Les représentants de la Flandre et des partis francophones de Belgique ont entamé mercredi de délicates négociations sur une réforme du système fédéral belge, soulignant leur importance pour l'avenir du pays mais réfutant qu'il s'agisse du "dialogue de la dernière chance".

"Il n'y a jamais de dernière chance, il faut toujours continuer", a déclaré à son arrivée au Palais des Académies de Bruxelles le socialiste francophone Philippe Moureaux, l'un des six délégués désignés par les quatre grands partis francophones.

A un journaliste qui lui demandait s'il pensait que la Belgique serait encore "ensemble dans six mois", M. Moureaux, un vétéran des négociations entre Flamands et francophones, a toutefois répondu d'un laconique "j'espère". "Nous venons avec un esprit ouvert. Il faut jeter des ponts entre les communautés", a assuré le socialiste flamand Frank Vandenbroucke.

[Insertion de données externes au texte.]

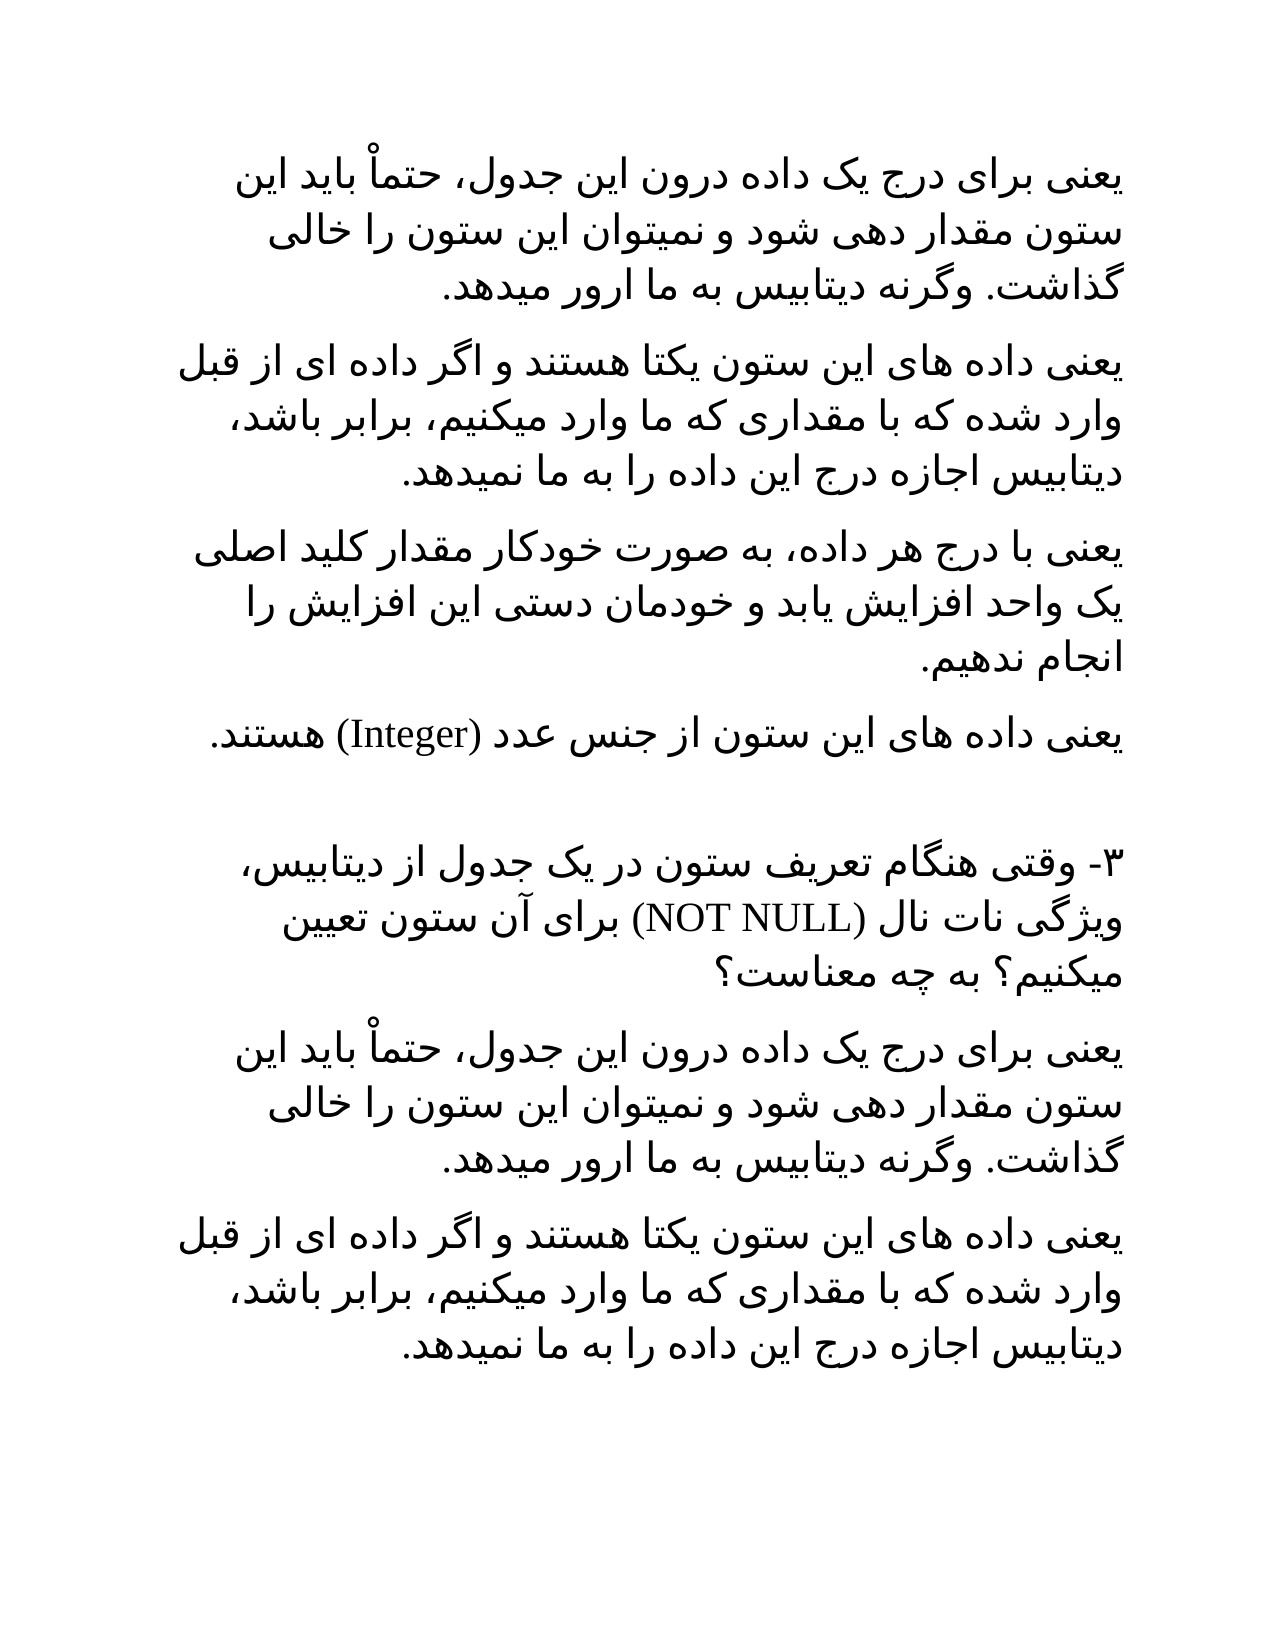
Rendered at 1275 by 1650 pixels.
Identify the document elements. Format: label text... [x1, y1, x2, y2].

text یعنی داده های این ستون یکتا هستند و اگر داده ای از قبل وارد شده که با مقداری که ما وارد میکنیم، برابر باشد، دیتابیس اجازه درج این داده را به ما نمیدهد. [150, 1210, 1125, 1368]
text یعنی برای درج یک داده درون این جدول، حتماْ باید این ستون مقدار دهی شود و نمیتوان این ستون را خالی گذاشت. وگرنه دیتابیس به ما ارور میدهد. [150, 1023, 1125, 1182]
text ۳- وقتی هنگام تعریف ستون در یک جدول از دیتابیس، ویژگی نات نال (NOT NULL) برای آن ستون تعیین میکنیم؟ به چه معناست؟ [150, 837, 1125, 996]
text یعنی با درج هر داده، به صورت خودکار مقدار کلید اصلی یک واحد افزایش یابد و خودمان دستی این افزایش را انجام ندهیم. [150, 522, 1125, 680]
text یعنی داده های این ستون یکتا هستند و اگر داده ای از قبل وارد شده که با مقداری که ما وارد میکنیم، برابر باشد، دیتابیس اجازه درج این داده را به ما نمیدهد. [150, 336, 1125, 494]
text یعنی داده های این ستون از جنس عدد (Integer) هستند. [150, 708, 1125, 756]
text یعنی برای درج یک داده درون این جدول، حتماْ باید این ستون مقدار دهی شود و نمیتوان این ستون را خالی گذاشت. وگرنه دیتابیس به ما ارور میدهد. [150, 150, 1125, 308]
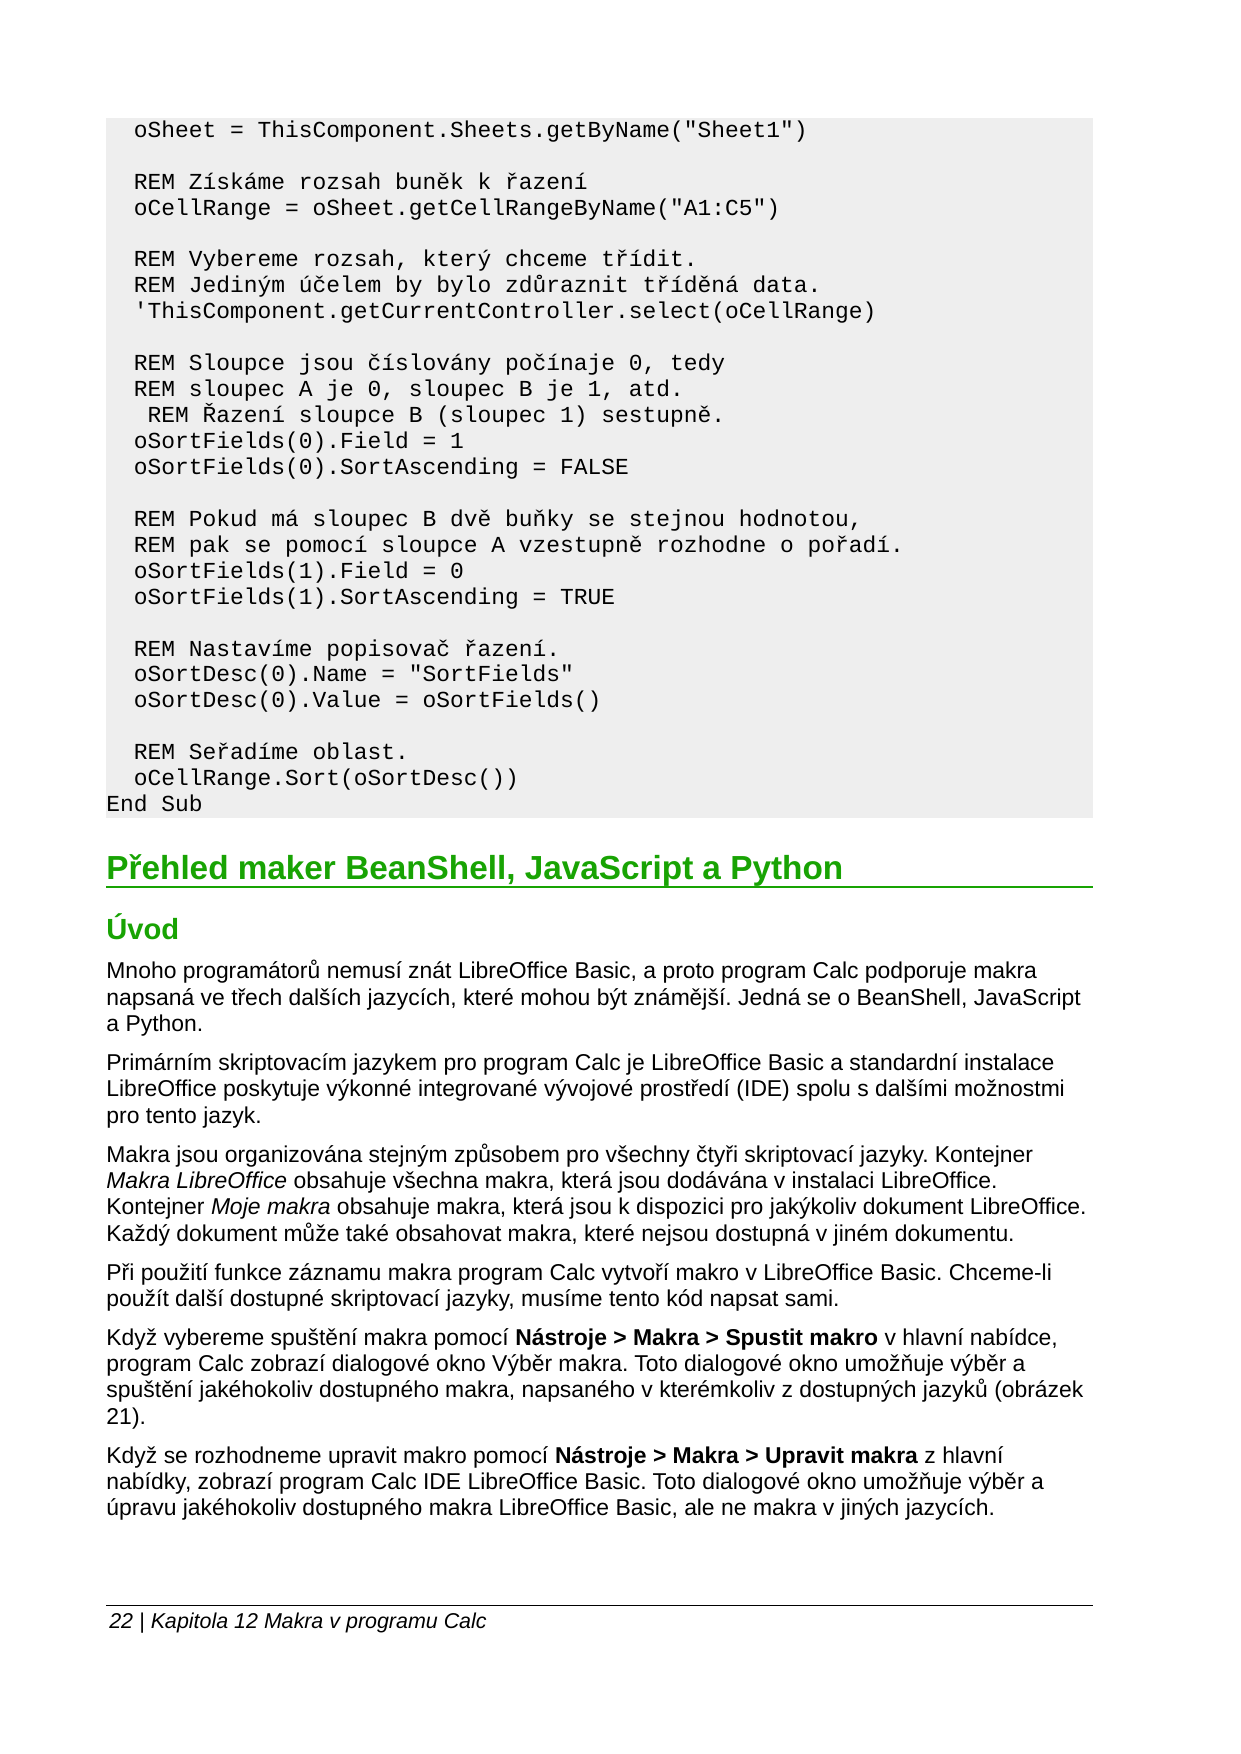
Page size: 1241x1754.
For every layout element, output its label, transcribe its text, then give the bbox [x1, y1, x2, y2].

text Když vybereme spuštění makra pomocí Nástroje > Makra > Spustit makro v hlavní nabídce, program Calc zobrazí dialogové okno Výběr makra. Toto dialogové okno umožňuje výběr a spuštění jakéhokoliv dostupného makra, napsaného v kterémkoliv z dostupných jazyků (obrázek 21). [106, 1324, 1093, 1429]
text Při použití funkce záznamu makra program Calc vytvoří makro v LibreOffice Basic. Chceme-li použít další dostupné skriptovací jazyky, musíme tento kód napsat sami. [106, 1258, 1093, 1311]
text Když se rozhodneme upravit makro pomocí Nástroje > Makra > Upravit makra z hlavní nabídky, zobrazí program Calc IDE LibreOffice Basic. Toto dialogové okno umožňuje výběr a úpravu jakéhokoliv dostupného makra LibreOffice Basic, ale ne makra v jiných jazycích. [106, 1442, 1093, 1521]
text Mnoho programátorů nemusí znát LibreOffice Basic, a proto program Calc podporuje makra napsaná ve třech dalších jazycích, které mohou být známější. Jedná se o BeanShell, JavaScript a Python. [106, 957, 1093, 1036]
text Primárním skriptovacím jazykem pro program Calc je LibreOffice Basic a standardní instalace LibreOffice poskytuje výkonné integrované vývojové prostředí (IDE) spolu s dalšími možnostmi pro tento jazyk. [106, 1049, 1093, 1128]
text oSheet = ThisComponent.Sheets.getByName("Sheet1") REM Získáme rozsah buněk k řazení oCellRange = oSheet.getCellRangeByName("A1:C5") REM Vybereme rozsah, který chceme třídit. REM Jediným účelem by bylo zdůraznit tříděná data. 'ThisComponent.getCurrentController.select(oCellRange) REM Sloupce jsou číslovány počínaje 0, tedy REM sloupec A je 0, sloupec B je 1, atd. REM Řazení sloupce B (sloupec 1) sestupně. oSortFields(0).Field = 1 oSortFields(0).SortAscending = FALSE REM Pokud má sloupec B dvě buňky se stejnou hodnotou, REM pak se pomocí sloupce A vzestupně rozhodne o pořadí. oSortFields(1).Field = 0 oSortFields(1).SortAscending = TRUE REM Nastavíme popisovač řazení. oSortDesc(0).Name = "SortFields" oSortDesc(0).Value = oSortFields() REM Seřadíme oblast. oCellRange.Sort(oSortDesc()) End Sub [106, 118, 1093, 818]
subtitle Přehled maker BeanShell, JavaScript a Python [106, 848, 1093, 886]
subtitle Úvod [106, 912, 1093, 946]
text Makra jsou organizována stejným způsobem pro všechny čtyři skriptovací jazyky. Kontejner Makra LibreOffice obsahuje všechna makra, která jsou dodávána v instalaci LibreOffice. Kontejner Moje makra obsahuje makra, která jsou k dispozici pro jakýkoliv dokument LibreOffice. Každý dokument může také obsahovat makra, které nejsou dostupná v jiném dokumentu. [106, 1141, 1093, 1246]
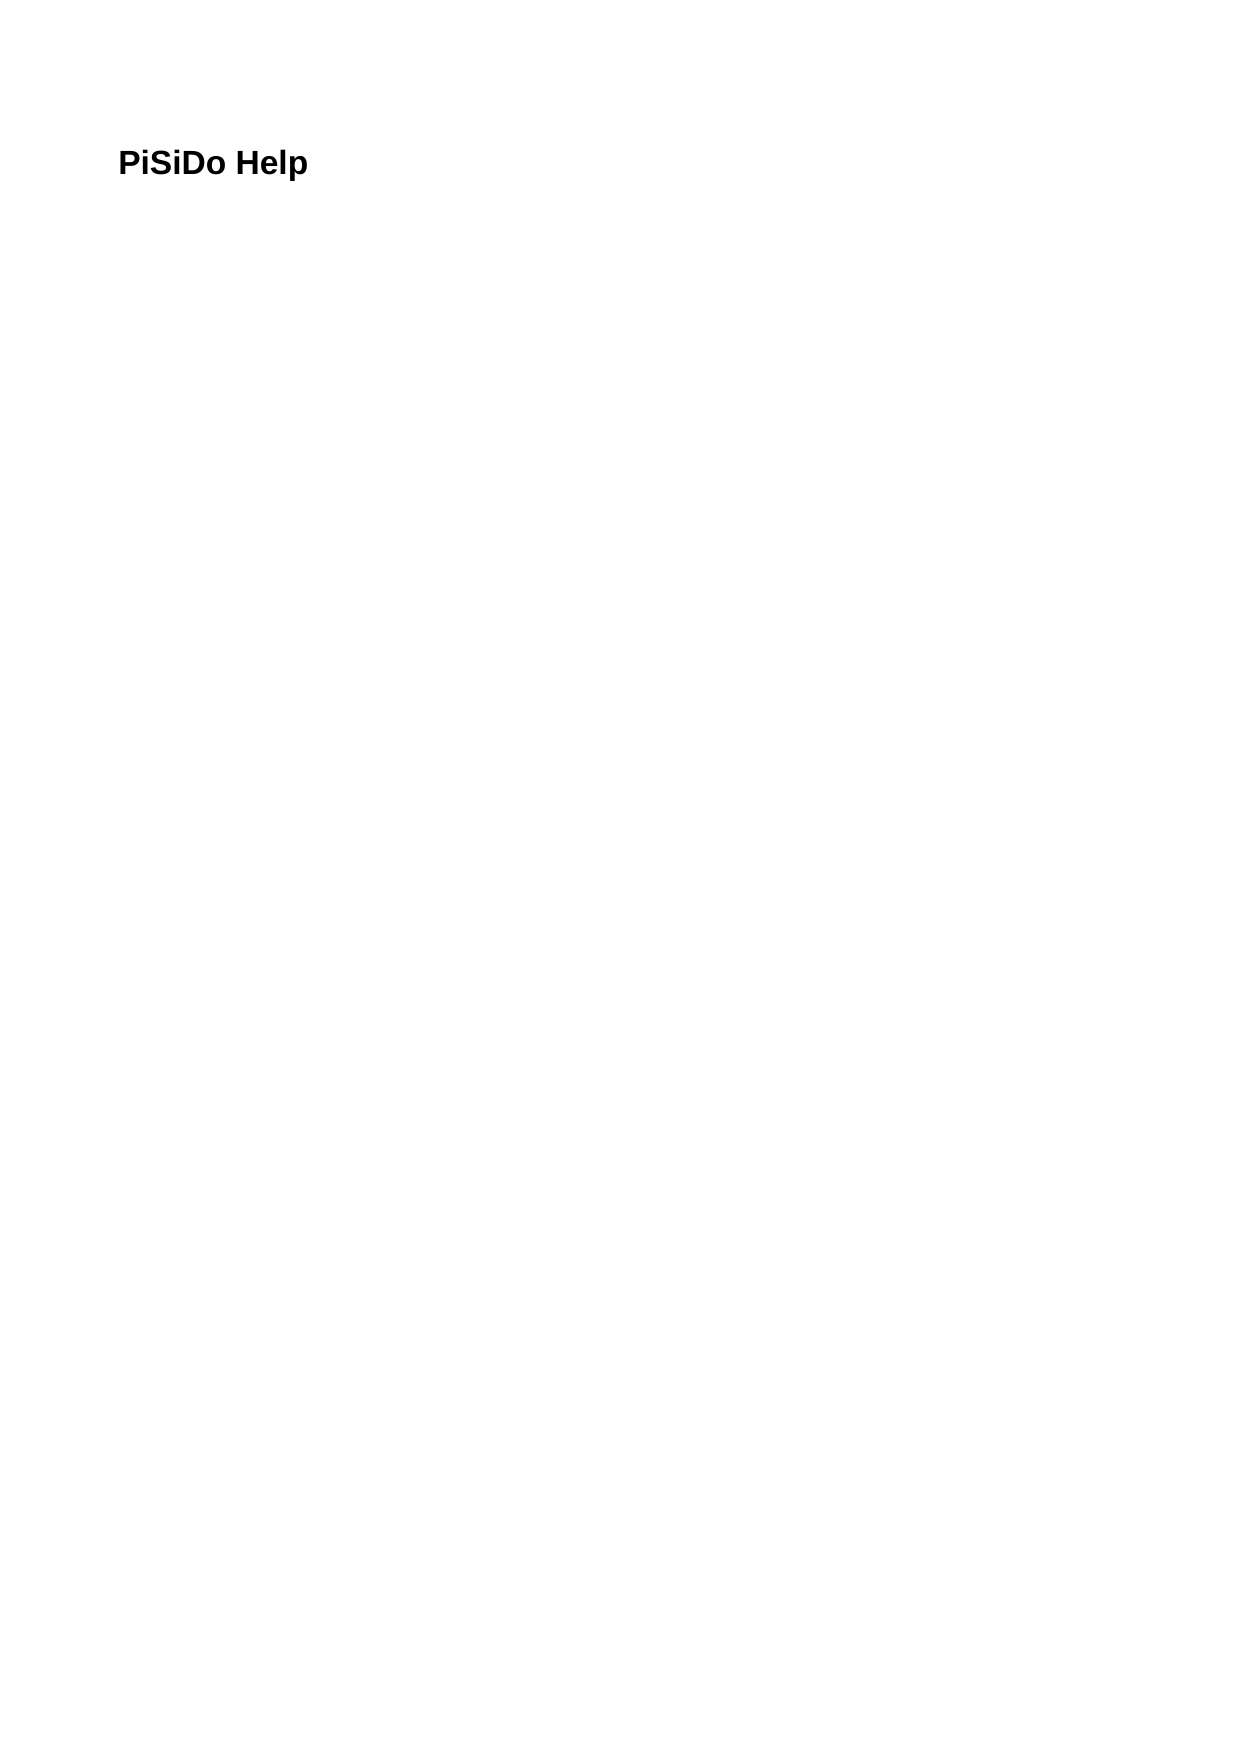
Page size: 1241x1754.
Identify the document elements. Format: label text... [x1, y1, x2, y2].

Bien que les deux délégations assurent vouloir entamer les négociations sans tabous en partant d'une "page blanche", les positions des deux camps paraissent difficiles à concilier. Côté flamand, on veut obtenir, d'ici aux élections régionales de juin 2009, de nouveaux transferts de compétences vers les régions, la Flandre estimant qu'elle est mieux à même de gérer son économie que l'Etat fédéral.

Les francophones, s'ils ont accepté de s'engager dans cette discussion avec les partis flamands les plus modérés - un échec de ces pourparlers ne ferait qu'alimenter les mouvements nationalistes, selon les analystes -, ne sont pour autant pas prêts à tout céder.

"Tout n'est pas à vendre", a expliqué le centriste francophone André Antoine, dont le parti a rappelé à la veille du lancement du dialogue qu'il ne voulait pas que l'on touche à la sécurité sociale, ciment de la solidarité entre Flamands, Wallons et Bruxellois. "Nos concitoyens sont inquiets par la crise économique, financière. Il ne faut pas que s'ajoute une nouvelle crise institutionnelle. Il faut faire preuve de créativité", a souligné Marcel Cheron, le délégué du parti francophone Ecolo.

Le ministre président du gouvernement régional flamand, Kris Peeters, qui conduit la délégation néerlandophone, a dit aborder le dialogue - dans lequel il joue une grande partie de sa crédibilité en Flandre - dans un état d'esprit "positif" et croire en sa "réussite".